Is federal intervention the only way to build a Delta tunnel?
Like the 1930’s state water plan, California is stymied in its plan to re-engineer the Sacramento Delta for a massive water project. The plan includes building a water superhighway interchange that would allow fresh water to run into the Delta to restore fish habitat, while water also would be conveyed underneath the Delta to Central Valley farms and Southern California cities.
But how will the plan be able to surmount the state’s “project killer” environmental law: the California Environmental Quality Act? Is the only solution to have the project’s Environmental Impact Report conducted under federal rather than state law? That is the path California’s High-Speed Rail Project and recent fracking regulations have been taking. And it may signal the path the Delta Tunnels and Bay Delta Conservation Plan will have to take.
History is not exactly repeating itself in the Delta, but as Mark Twain once remarked, history sometimes “rhymes.” What is happening today sounds much like what happened in the 1930’s in California with the Central Valley Water Project.

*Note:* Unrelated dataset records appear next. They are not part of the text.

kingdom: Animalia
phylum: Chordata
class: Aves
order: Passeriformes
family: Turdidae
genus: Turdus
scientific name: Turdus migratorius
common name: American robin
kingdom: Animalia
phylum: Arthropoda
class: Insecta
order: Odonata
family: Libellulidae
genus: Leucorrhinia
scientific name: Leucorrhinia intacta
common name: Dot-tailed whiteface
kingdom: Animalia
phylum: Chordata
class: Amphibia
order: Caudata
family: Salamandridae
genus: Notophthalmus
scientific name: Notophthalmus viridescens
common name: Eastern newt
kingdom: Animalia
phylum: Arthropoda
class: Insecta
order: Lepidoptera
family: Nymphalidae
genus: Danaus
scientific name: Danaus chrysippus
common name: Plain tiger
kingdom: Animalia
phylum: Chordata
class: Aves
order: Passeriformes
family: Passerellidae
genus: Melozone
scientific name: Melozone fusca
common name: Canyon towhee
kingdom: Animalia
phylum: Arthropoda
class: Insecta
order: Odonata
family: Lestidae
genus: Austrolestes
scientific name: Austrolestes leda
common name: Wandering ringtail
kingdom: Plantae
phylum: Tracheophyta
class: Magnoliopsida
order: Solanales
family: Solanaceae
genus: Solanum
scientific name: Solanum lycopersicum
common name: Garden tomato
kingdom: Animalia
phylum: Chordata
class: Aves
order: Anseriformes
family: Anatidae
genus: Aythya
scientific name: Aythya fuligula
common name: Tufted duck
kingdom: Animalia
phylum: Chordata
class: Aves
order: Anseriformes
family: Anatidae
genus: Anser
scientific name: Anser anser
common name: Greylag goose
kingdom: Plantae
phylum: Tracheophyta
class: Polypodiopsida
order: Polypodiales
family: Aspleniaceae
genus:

Central Valley Project as forerunner
California first came up with a Comprehensive Water Plan in 1921, but the Legislature didn’t authorize the Central Valley Project until 1933. However, California couldn’t finance the bonds for the project in the midst of the Great Depression of the 1930s. The federal government stepped in to take over the project in 1934. Construction didn’t begin until about 1939, 18 years after the state water plan was devised. Today, California has been trying to implement its new water plan for 31 years since the proposed Peripheral Canal Project was defeated at the ballot box in 1982.
The federal Central Valley Project is not the same as the State Water Project, which was built beginning in the 1960s with state bonds. To give an idea of the magnitude of the CVP, it delivers about 7 million acre-feet of water to farm, cities and wildlife. About 6 million acre-feet of water go to farms. An acre-foot of water is enough for two urban households for a year or one third of an acre of farmland for a year.
By comparison, the State Water Project supplies about 1 million acre-feet of water to farmers and about 3 million acre-feet of water to Northern and Southern California cities during wet years, when not blocked by environmental lawsuits.
Not only did federal takeover of the CVP in the 1930s solve its financing problem, it solved the political conflict between farmers and cities. The CVP became a water superhighway that mainly served Central Valley farms. By contrast, the State Water Project was a high-speed water conduit mainly serving Northern and Southern cities.
Today, the solution to the state’s water issues is to build a water interchange in the Delta with a separate conveyance system for the environment and another for farmers and cities. Mixing farm and city water with environmental water is like mixing semi-trailer trucks, bike lanes and endangered turtle crossings on the same freeway. It leads to endless conflicts and court ordered water shutdowns. It is better to put water into separate ditches for each.
In California, water is a socialized system, not a market. But the second-best thing to a market might be separate water systems for cities, farmers and the environment, wherever possible. The proposed Bay Delta Conservation Plan accomplishes some of this. Good fences create good neighbors and separate ditches minimize water wars. The Delta Tunnels concept of a super water interchange partly puts water into separate ditches and pipes.
Is Twin Tunnels Project on same track as High-Speed Rail?
The harbinger of what may happen with the proposed Delta Twin Tunnels Project is California’s High-Speed Rail Project. Recently, both Democrats and Republicans have colluded to switch the environmental clearance of HSR from California’s tough green law to the more lenient federal law.
In February, Rep. Jeff Denham, R-Calif., asked the U.S. Surface Transportation Board to determine if it had paramount jurisdiction over the environmental clearance for the HSR Project. He is chairman of the Subcommittee on Railroads, Pipelines and Hazardous Materials. The STB, chaired by Obama-appointee Daniel R. Elliott III, ruled it had superior jurisdiction over the environmental clearance process.
This means California’s HSR project will be subject to more lenient federal environmental law. Both Democratic Gov. Jerry Brown and State Attorney General Kamela Harris had been angling for some time to find a way to run around CEQA for HSR. This now poses the question of whether the only way to get California’s Twin Tunnels and Delta Restoration Plan approved is to find a similar way around CEQA.
California recently passed a pro-fracking bill, SB4, which establishes a threshold criterion for environment review of oil and natural gas fracking projects. If a fracking project stays within the threshold, then CEQA is not triggered.
California’s water projects may “rhyme” but have no reason. Like California’s HSR Project and new pro-fracking bill, a detour may have to be created around California’s “project killer” environmental law for its Twin Tunnels and Water Bond. Like the 1930s, federal involvement may be the only way to get a water project done in California.